Welsh or Old French form of Alice, from Germanic 'adal' meaning 'noble.'
Alys is the medieval Welsh and Old French spelling of Alice, which itself descends from the Old High German Adalheidis — a compound of adal (noble) and heid (kind or type), meaning roughly "of noble kind." The simplified form Aalis passed through Norman French into England after 1066, becoming Alice in its anglicized form and Alys in Welsh-speaking communities, where it has remained in continuous use for nearly a thousand years. That extra layer of Welsh identity gives Alys something Alice lacks: a sense of place, a geographic soul.
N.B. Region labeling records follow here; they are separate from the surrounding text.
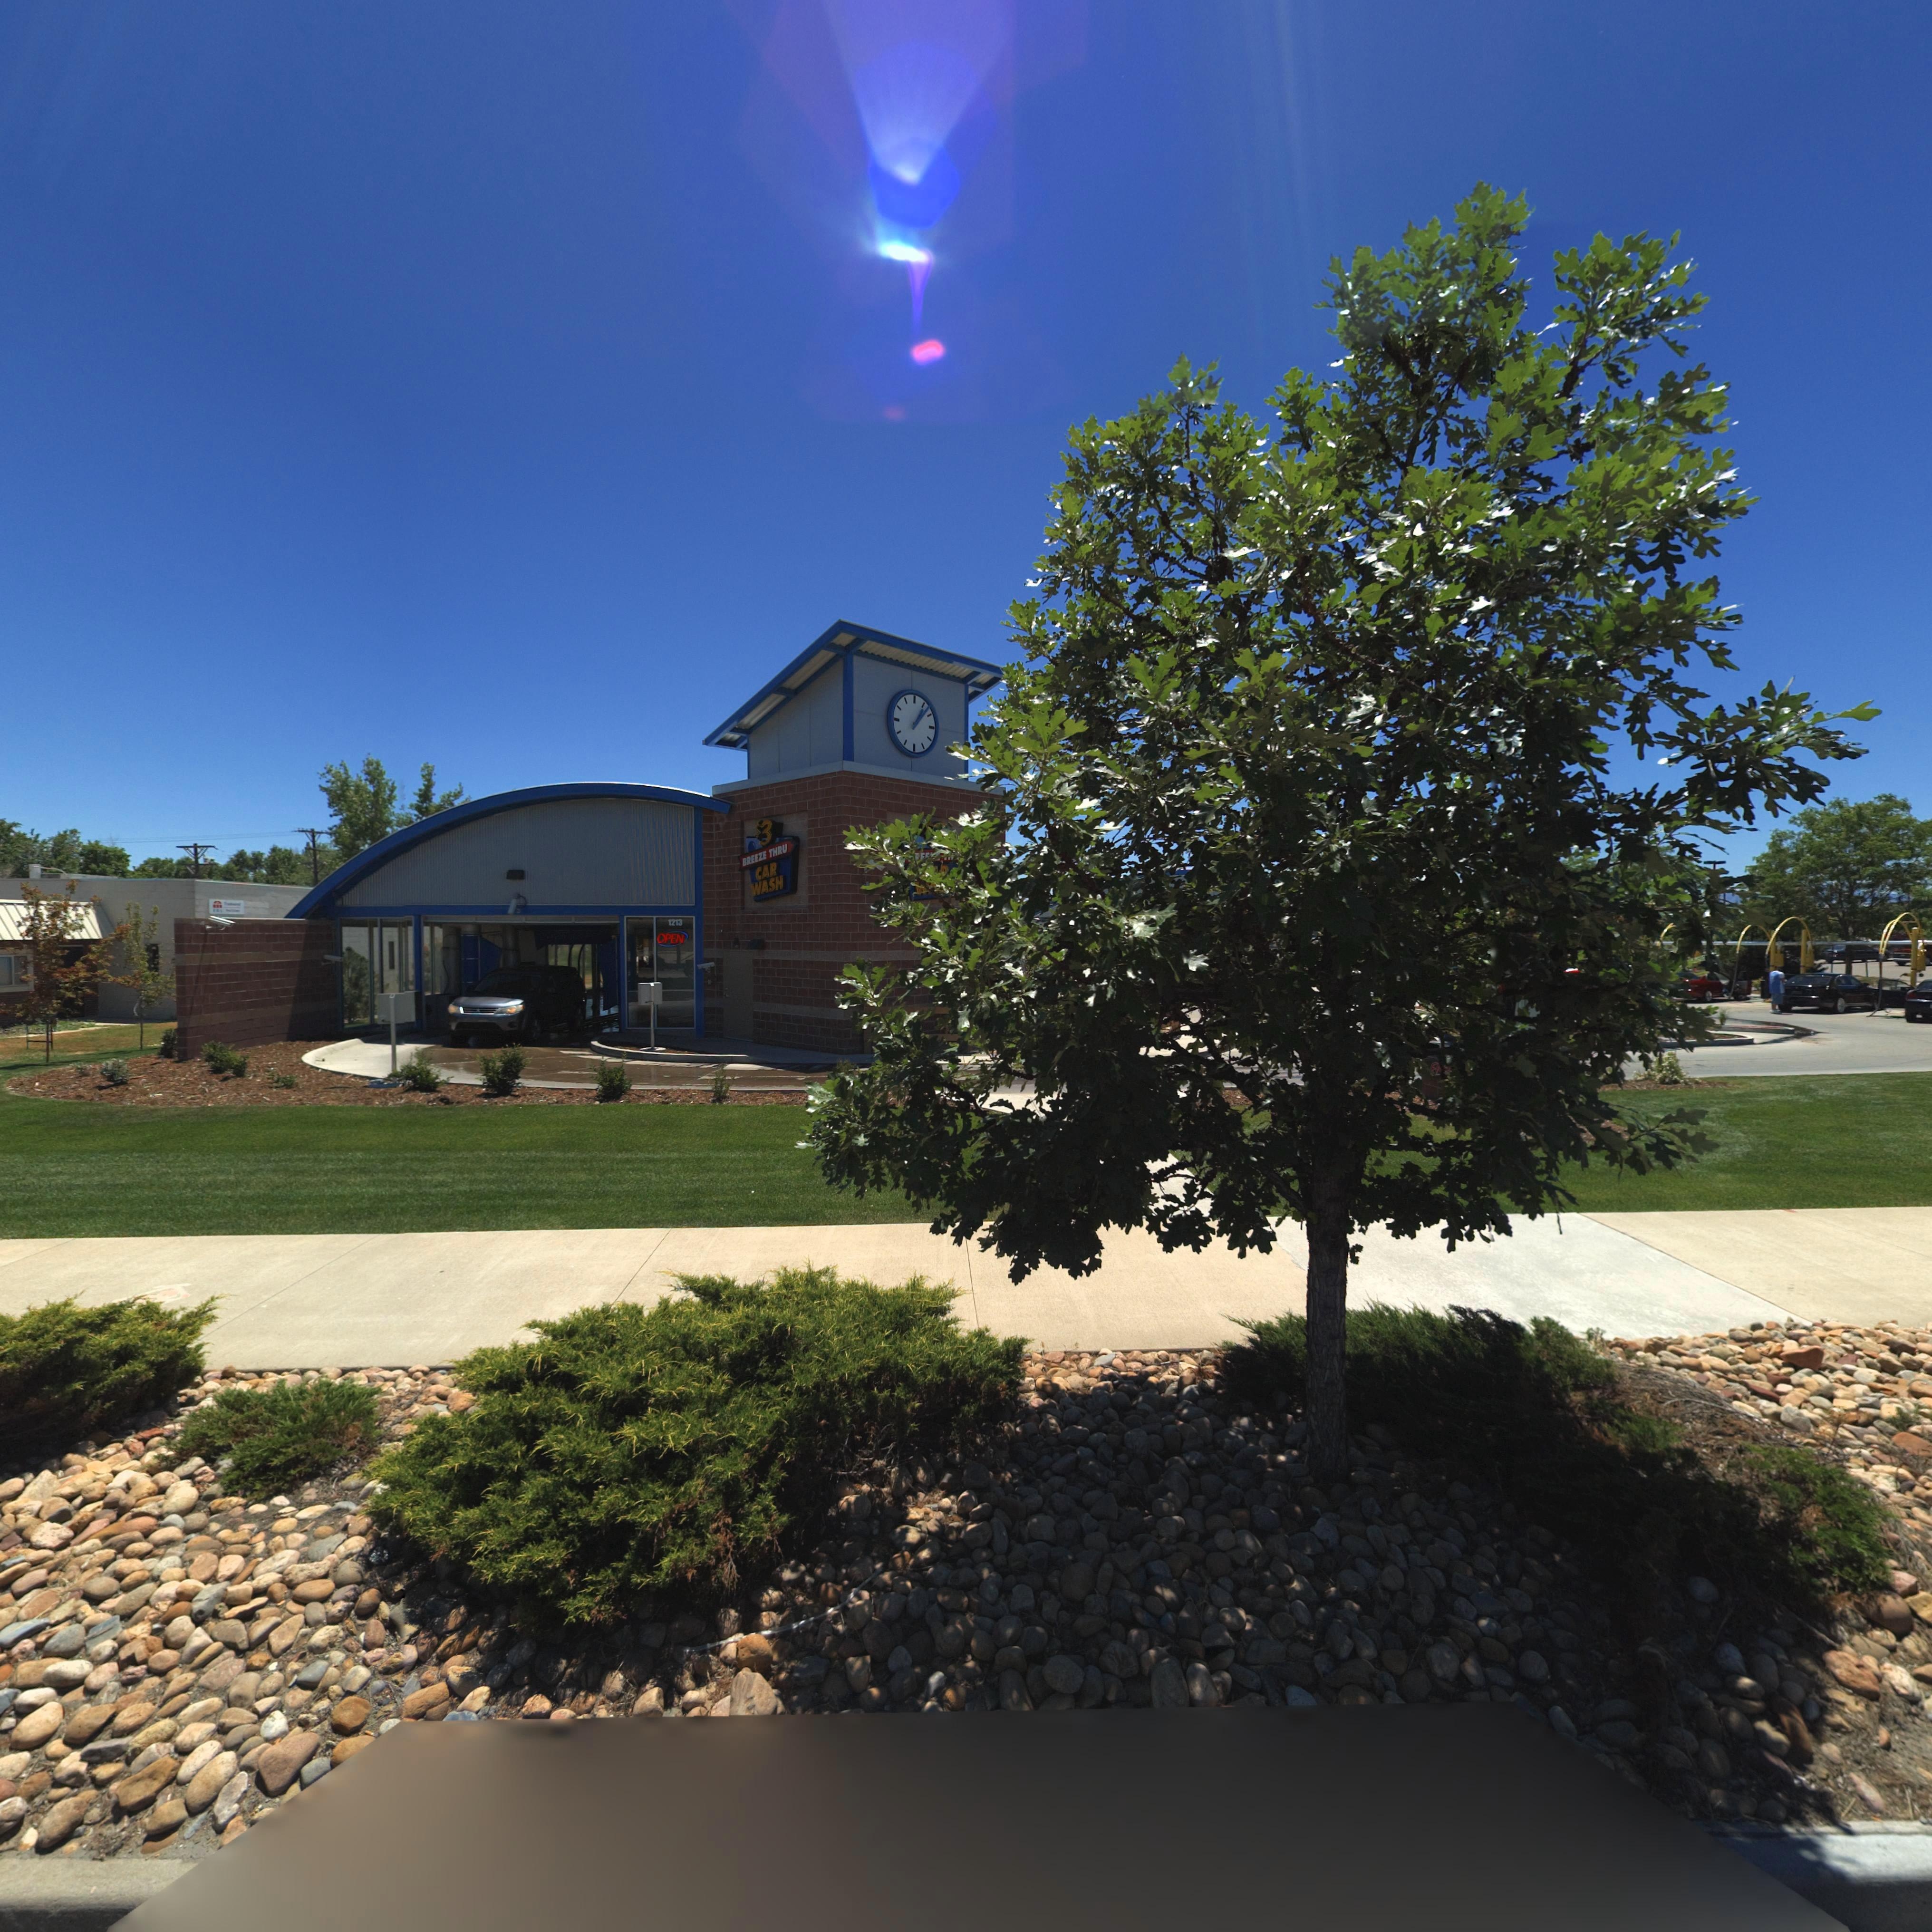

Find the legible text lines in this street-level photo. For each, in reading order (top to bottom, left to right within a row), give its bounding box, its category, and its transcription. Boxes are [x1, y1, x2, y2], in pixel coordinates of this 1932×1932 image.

[742, 842, 789, 867] BusinessName: BREEZE THRU
[754, 861, 778, 881] BusinessName: CAR
[749, 874, 784, 897] BusinessName: WASH
[667, 918, 683, 926] StreetNumber: 1213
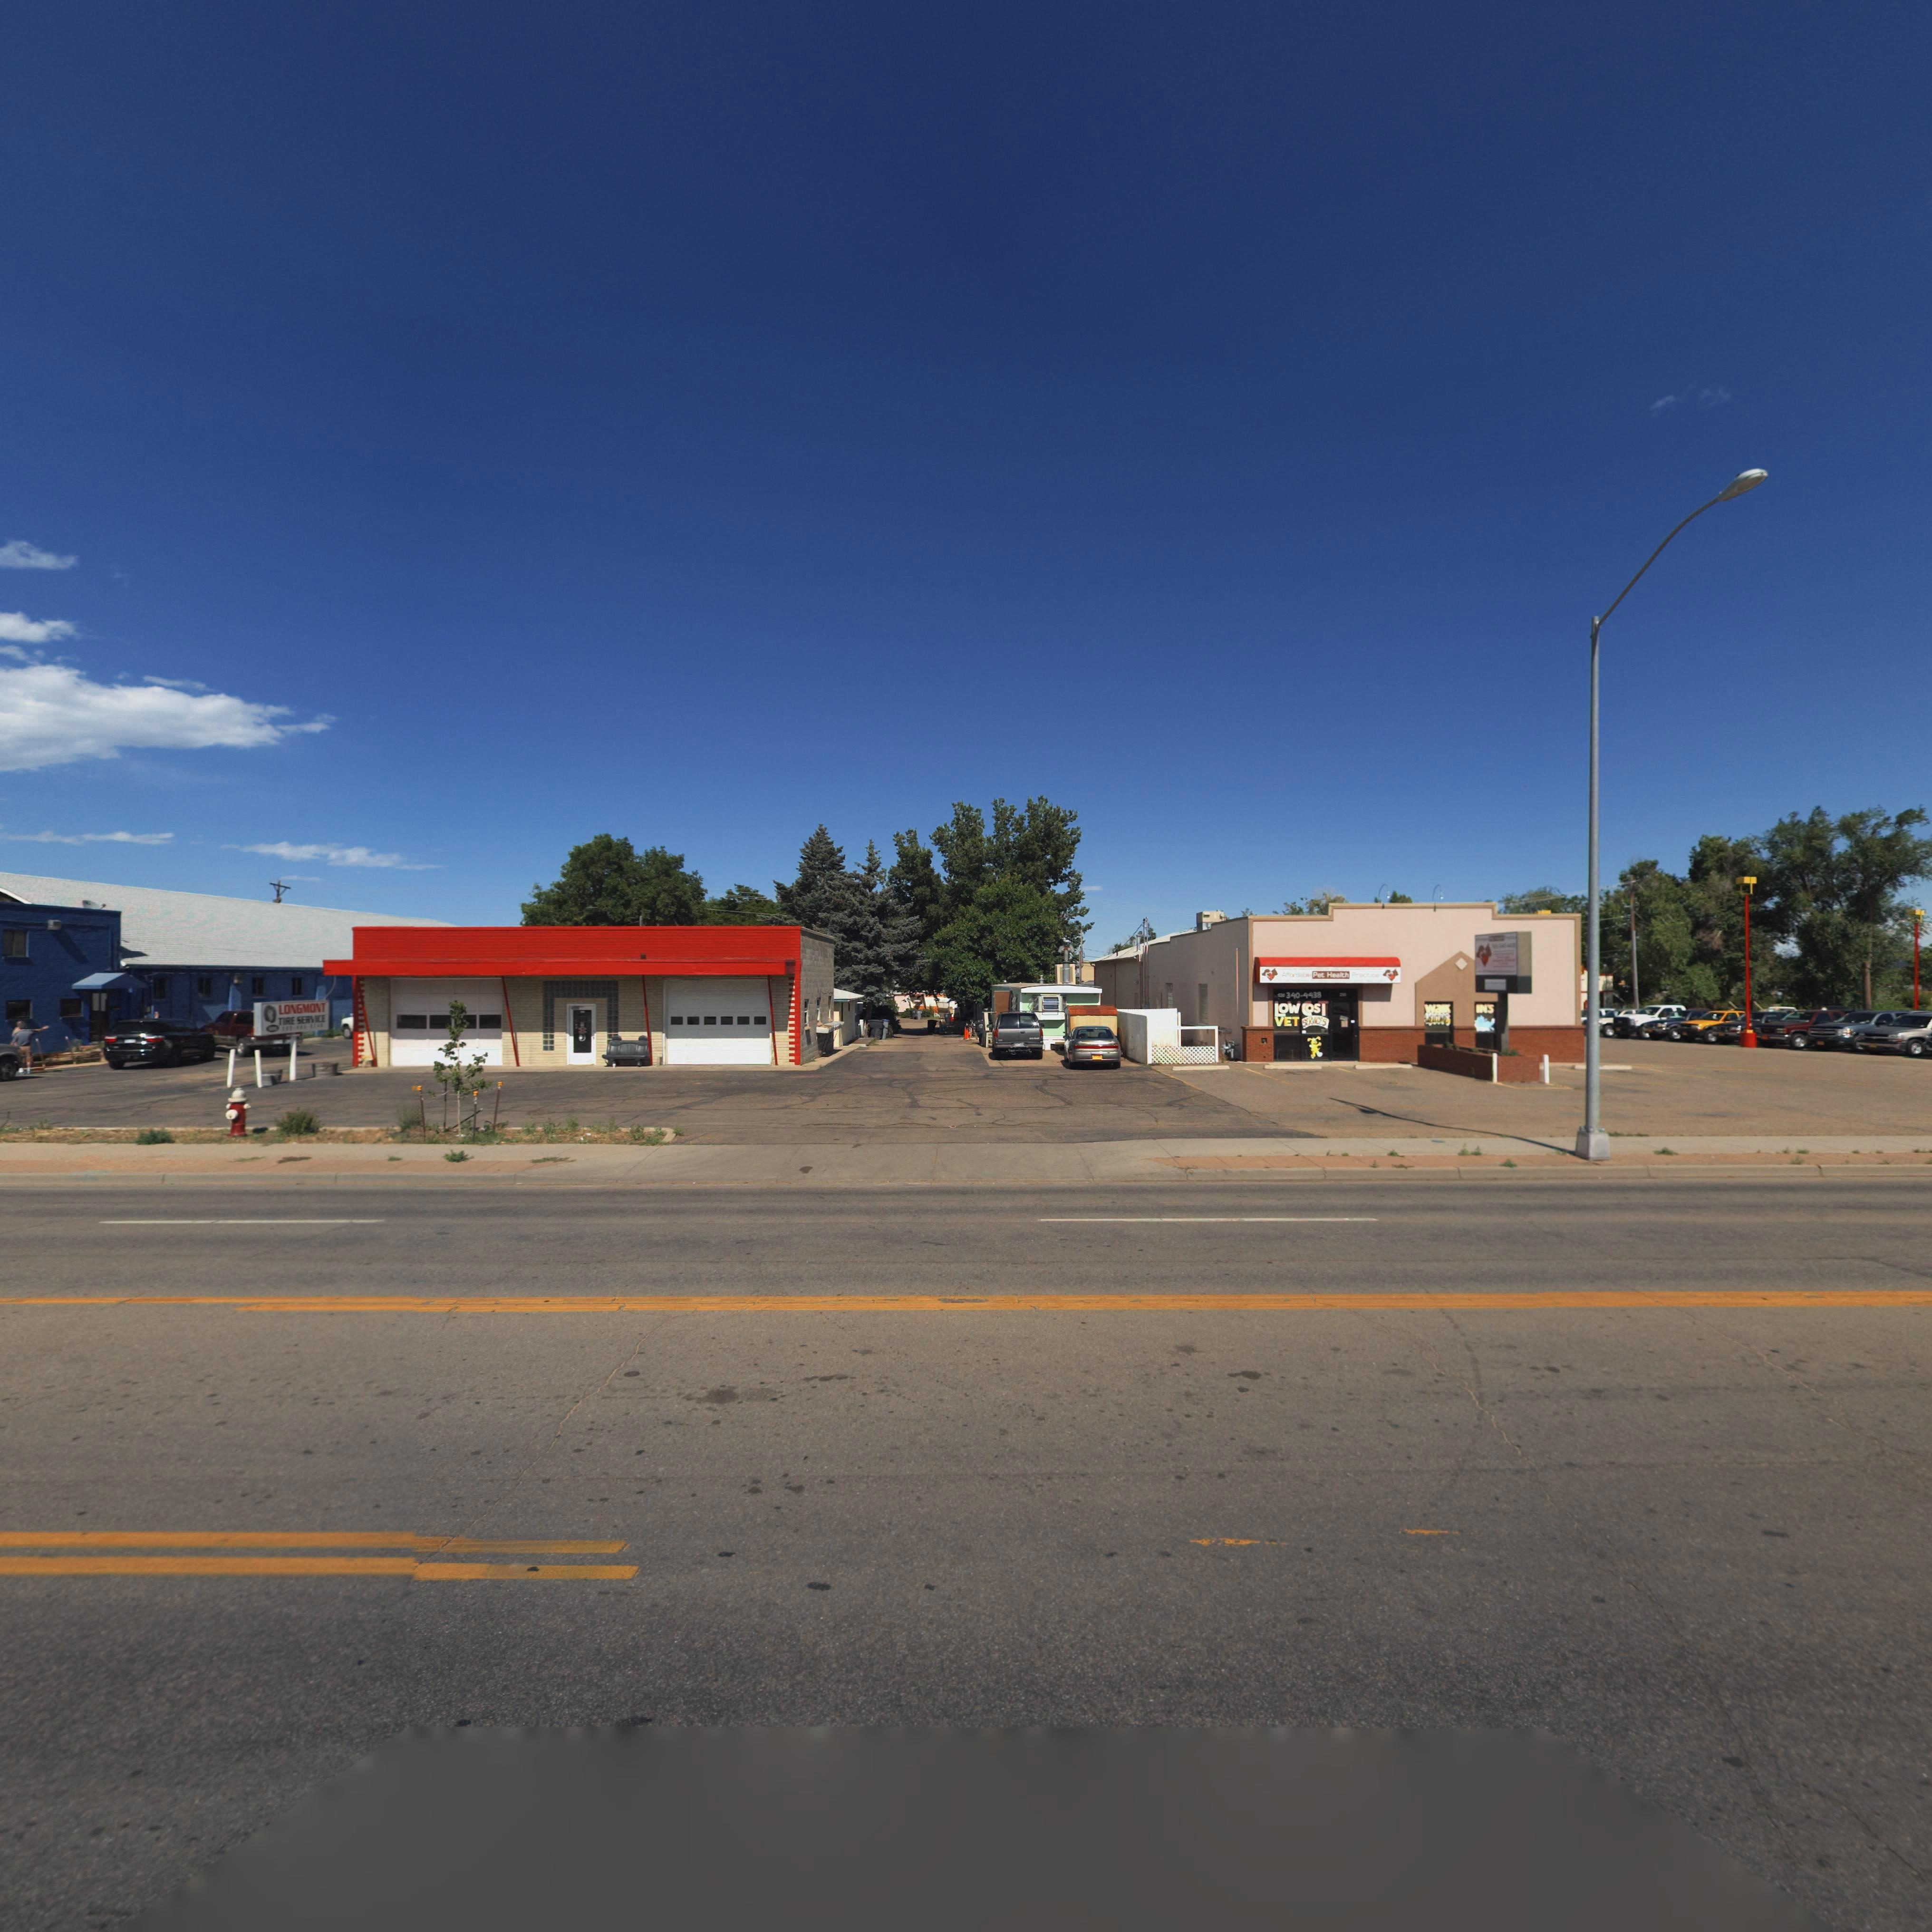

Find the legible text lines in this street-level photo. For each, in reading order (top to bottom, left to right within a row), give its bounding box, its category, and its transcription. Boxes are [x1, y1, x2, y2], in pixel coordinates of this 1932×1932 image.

In medieval literature, the name appears memorably in Chaucer's Canterbury Tales, where the Wife of Bath — one of the most vivid and defiant characters in English literature — bears the name Alisoun, a close relative of Alys. The name was enormously popular across medieval Europe, borne by queens, saints, and commoners alike. Lewis Carroll's Alice's Adventures in Wonderland (1865) reinvigorated the entire family of names in the English-speaking world, though the Welsh Alys had never really needed the help.
The spelling Alys has gained admirers in the contemporary era for exactly the reasons medieval spellings often do: it signals education, historical awareness, and a gentle resistance to the expected. It reads as distinctive without being invented, classical without feeling stuffy. In Wales today it remains a living name rather than an antiquarian curiosity, and internationally it appeals to parents who want the familiar music of Alice dressed in something older and slightly more rare.